# Anyone Got There Frist Honey This Year,Yet?



## Hee Haw (Mar 23, 2006)

Any one rob any honey yet? I looked at my hives today, and you could smell the honey,just by opening the top cover.


----------



## james dilley (Mar 21, 2004)

We have gotten over 15 gallons this year already, And will be getting more in A few days..We also have pulled several frames of comb honey, Not all of the hives have had frames pulled for extraction yet.There has been About 15 splits done to.But the season never really stops in this part of the country.


----------



## valicia (Feb 16, 2006)

we have extracted 4 supers so far and have about 10 to go.it looks like it is going to be a great honey season here in northeast georgia.


----------



## Jack Parr (Sep 23, 2005)

Extracted some 12 gallons from four hives 12 June. Actually the honey was in the comb way before that date but I waited for more of it to be properly capped. I extracted 99 % capped combs. I am told that 80 % capped is OK to extract but there is no pressing need for me to not wait for a complete capping. 

The weather here in South Louisiana has been very mild through the winter, but dry. The plants did not produce nectar as they should have because of this prolonged dry spell we are still having. Anyway, that's farming for ya.
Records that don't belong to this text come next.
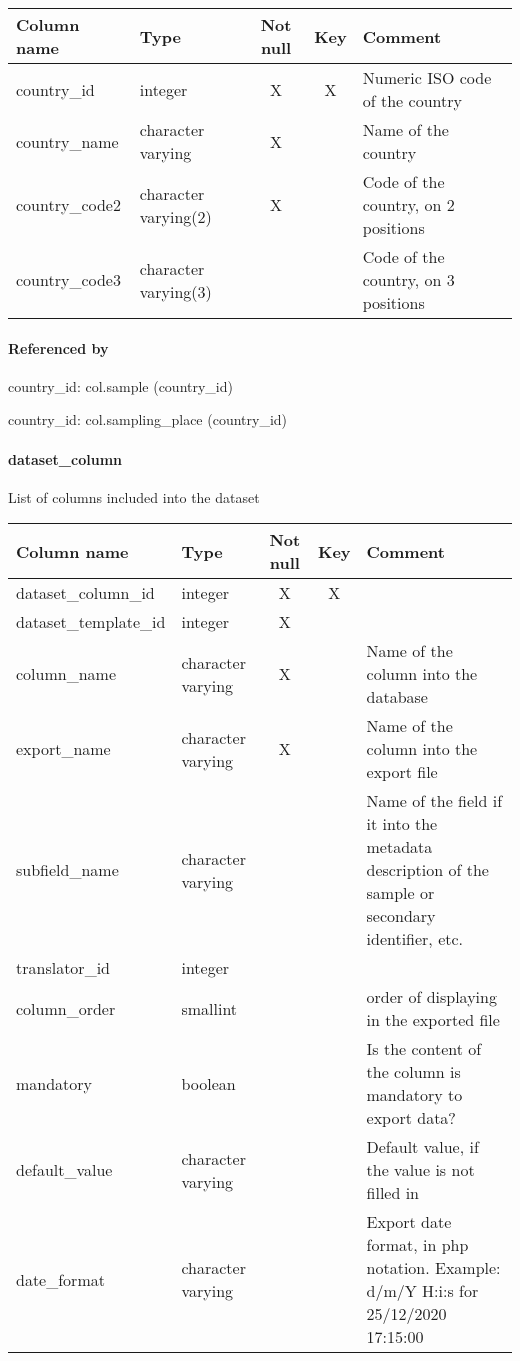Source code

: \begin{tabular}{|l| p{2cm}|c|c| p{5cm}|}
\hline
Column name & Type & Not null & Key & Comment \\
\hline
country\_id & integer & X & X & Numeric ISO code of the country\\
country\_name & character varying & X &  & Name of the country\\
country\_code2 & character varying(2) & X &  & Code of the country, on 2 positions\\
country\_code3 & character varying(3) &  &  & Code of the country, on 3 positions\\
\hline
\end{tabular}
\paragraph{Referenced by}
country\_id: col.sample (country\_id)

country\_id: col.sampling\_place (country\_id)

\paragraph{dataset\_column}
List of columns included into the dataset

\begin{tabular}{|l| p{2cm}|c|c| p{5cm}|}
\hline
Column name & Type & Not null & Key & Comment \\
\hline
dataset\_column\_id & integer & X & X & \\
dataset\_template\_id & integer & X &  & \\
column\_name & character varying & X &  & Name of the column into the database\\
export\_name & character varying & X &  & Name of the column into the export file\\
subfield\_name & character varying &  &  & Name of the field if it into the metadata description of the sample or secondary identifier, etc.\\
translator\_id & integer &  &  & \\
column\_order & smallint &  &  & order of displaying in the exported file\\
mandatory & boolean &  &  & Is the content of the column is mandatory to export data?\\
default\_value & character varying &  &  & Default value, if the value is not filled in\\
date\_format & character varying &  &  & Export date format, in php notation. Example: d/m/Y H:i:s for 25/12/2020 17:15:00\\
\hline
\end{tabular}
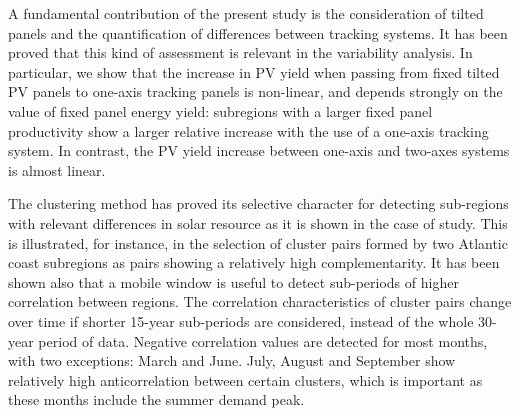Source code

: A fundamental contribution of the present study is the consideration of tilted panels and the quantification of differences between tracking systems. It has been proved that this kind of assessment is relevant in the variability analysis. In particular, we show that the increase in PV yield when passing from fixed tilted PV panels to one-axis tracking panels is non-linear, and depends strongly on the value of fixed panel energy yield: subregions with a larger fixed panel productivity show a larger relative increase with the use of a one-axis tracking system. In contrast, the PV yield increase between one-axis and two-axes systems is almost linear.


The clustering method has proved its selective character for detecting sub-regions with relevant differences in solar resource as it is shown in the case of study. This is illustrated, for instance, in the selection of cluster pairs formed by two Atlantic coast subregions as pairs showing a relatively high complementarity. It has been shown also that a mobile window is useful to detect sub-periods of higher correlation between regions. The correlation characteristics of cluster pairs change over time if shorter 15-year sub-periods are considered, instead of the whole 30-year period of data. Negative correlation values are detected for most months, with two exceptions: March and June. July, August and September show relatively high anticorrelation between certain clusters, which is important as these months include the summer demand peak.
I have more honey, some capped and too much uncapped left in the hives which hopefully the bees will tend to in the near future. We also have a fall honey flow which was fairly good last year but the honey is not as tasty as the spring flow. 

There is always the future to look forward to.

JP


----------



## Ranchermom (Oct 25, 2005)

We wait till usually Aug to do ours, the blumes around here are usually finally finished. They got a late start cause of lack of rain.

Sam


----------



## Ol'Reb (Apr 21, 2006)

FINALLY, I checked my supers yesterday, they are at about 60%.


----------



## Abouttime (Oct 17, 2005)

I posted in the wanted section, would really like to purchase from one of you!


----------



## beaglady (Oct 7, 2002)

I pulled honey last week. The locust bloom had recently finished, so I gave them about a week to get it capped. I really like the floral taste of honey that's mostly locust blossom, so I figured I'd get some before they had time to add much clover. 
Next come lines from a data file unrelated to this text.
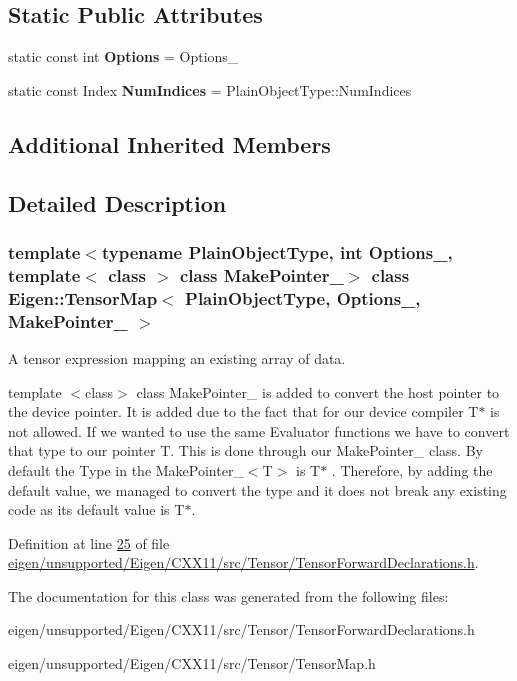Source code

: \subsection*{Static Public Attributes}
\begin{DoxyCompactItemize}
\item 
\mbox{\label{class_eigen_1_1_tensor_map_ae362f56baf4769f13e8babc833a58fb4}} 
static const int {\bfseries Options} = Options\+\_\+
\item 
\mbox{\label{class_eigen_1_1_tensor_map_aa913daf2692f4eeafaad3306bddd0262}} 
static const Index {\bfseries Num\+Indices} = Plain\+Object\+Type\+::\+Num\+Indices
\end{DoxyCompactItemize}
\subsection*{Additional Inherited Members}


\subsection{Detailed Description}
\subsubsection*{template$<$typename Plain\+Object\+Type, int Options\+\_\+, template$<$ class $>$ class Make\+Pointer\+\_\+$>$\newline
class Eigen\+::\+Tensor\+Map$<$ Plain\+Object\+Type, Options\+\_\+, Make\+Pointer\+\_\+ $>$}

A tensor expression mapping an existing array of data. 

template $<$class$>$ class Make\+Pointer\+\_\+ is added to convert the host pointer to the device pointer. It is added due to the fact that for our device compiler T$\ast$ is not allowed. If we wanted to use the same Evaluator functions we have to convert that type to our pointer T. This is done through our Make\+Pointer\+\_\+ class. By default the Type in the Make\+Pointer\+\_\+$<$\+T$>$ is T$\ast$ . Therefore, by adding the default value, we managed to convert the type and it does not break any existing code as its default value is T$\ast$. 

Definition at line \hyperlink{eigen_2unsupported_2_eigen_2_c_x_x11_2src_2_tensor_2_tensor_forward_declarations_8h_source_l00025}{25} of file \hyperlink{eigen_2unsupported_2_eigen_2_c_x_x11_2src_2_tensor_2_tensor_forward_declarations_8h_source}{eigen/unsupported/\+Eigen/\+C\+X\+X11/src/\+Tensor/\+Tensor\+Forward\+Declarations.\+h}.



The documentation for this class was generated from the following files\+:\begin{DoxyCompactItemize}
\item 
eigen/unsupported/\+Eigen/\+C\+X\+X11/src/\+Tensor/\+Tensor\+Forward\+Declarations.\+h\item 
eigen/unsupported/\+Eigen/\+C\+X\+X11/src/\+Tensor/\+Tensor\+Map.\+h\end{DoxyCompactItemize}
I have 2 gallons and am hoarding it.


----------



## Jack Parr (Sep 23, 2005)

Abouttime said:


> I posted in the wanted section, would really like to purchase from one of you!
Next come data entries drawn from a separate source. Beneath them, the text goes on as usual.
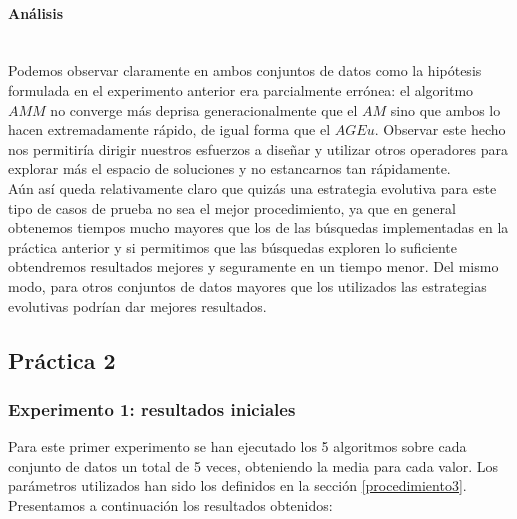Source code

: \documentclass[11pt,a4paper]{article}
\begin{document}
	
	\paragraph{ Análisis } \ \\
	
	Podemos observar claramente en ambos conjuntos de datos como la hipótesis formulada en el experimento anterior era parcialmente errónea: el algoritmo $AMM$ no converge más deprisa generacionalmente que el $AM$ sino que ambos lo hacen extremadamente rápido, de igual forma que el $AGEu$. Observar este hecho nos permitiría dirigir nuestros esfuerzos a diseñar y utilizar otros operadores para explorar más el espacio de soluciones y no estancarnos tan rápidamente. \\
	
	Aún así queda relativamente claro que quizás una estrategia evolutiva para este tipo de casos de prueba no sea el mejor procedimiento, ya que en general obtenemos tiempos mucho mayores que los de las búsquedas implementadas en la práctica anterior y si permitimos que las búsquedas exploren lo suficiente obtendremos resultados mejores y seguramente en un tiempo menor. Del mismo modo, para otros conjuntos de datos mayores que los utilizados las estrategias evolutivas podrían dar mejores resultados.

	\subsection{ Práctica 2 } \label{sec63}
	
	\subsubsection{ Experimento 1: resultados iniciales}

	Para este primer experimento se han ejecutado los 5 algoritmos sobre cada conjunto de datos un total de 5 veces, obteniendo la media para cada valor. Los parámetros utilizados han sido los definidos en la sección \ref{procedimiento3}. Presentamos a continuación los resultados obtenidos:
	
\end{document}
however the shipping will probably be almost as much as the price of the honey. 

I sent two one lb. bottles to Northern VA last year and that cost almost  six bucks via USPS. UPS would probably be somewhat cheaper however I would have to drive about 60 miles round trip to the UPS shipping point. My car gets about 22 miles per gallon and that is now 2.89 per gal down here :shrug: 

I gave the honey to friends up there in VA and paid the shipping, but I am selling, down here, where I live, for four bucks per one lb. bottle.

So wadda ya wanna do ?

JP


----------



## Abouttime (Oct 17, 2005)

I guess I should try to find some within driving distance, huh?


----------



## MillsFarmFamily (Nov 14, 2005)

We got our first honey ever yesterday!!! Soooooo exciting. We have 2 hives and extracted 5 gallons from 2 supers. Super-de-dooper!!!! It's really beautiful too, we live in N. Florida and have Tupelo tress on our property. Whoo hoo!! now I'm looking for lots of good honey recipies.


----------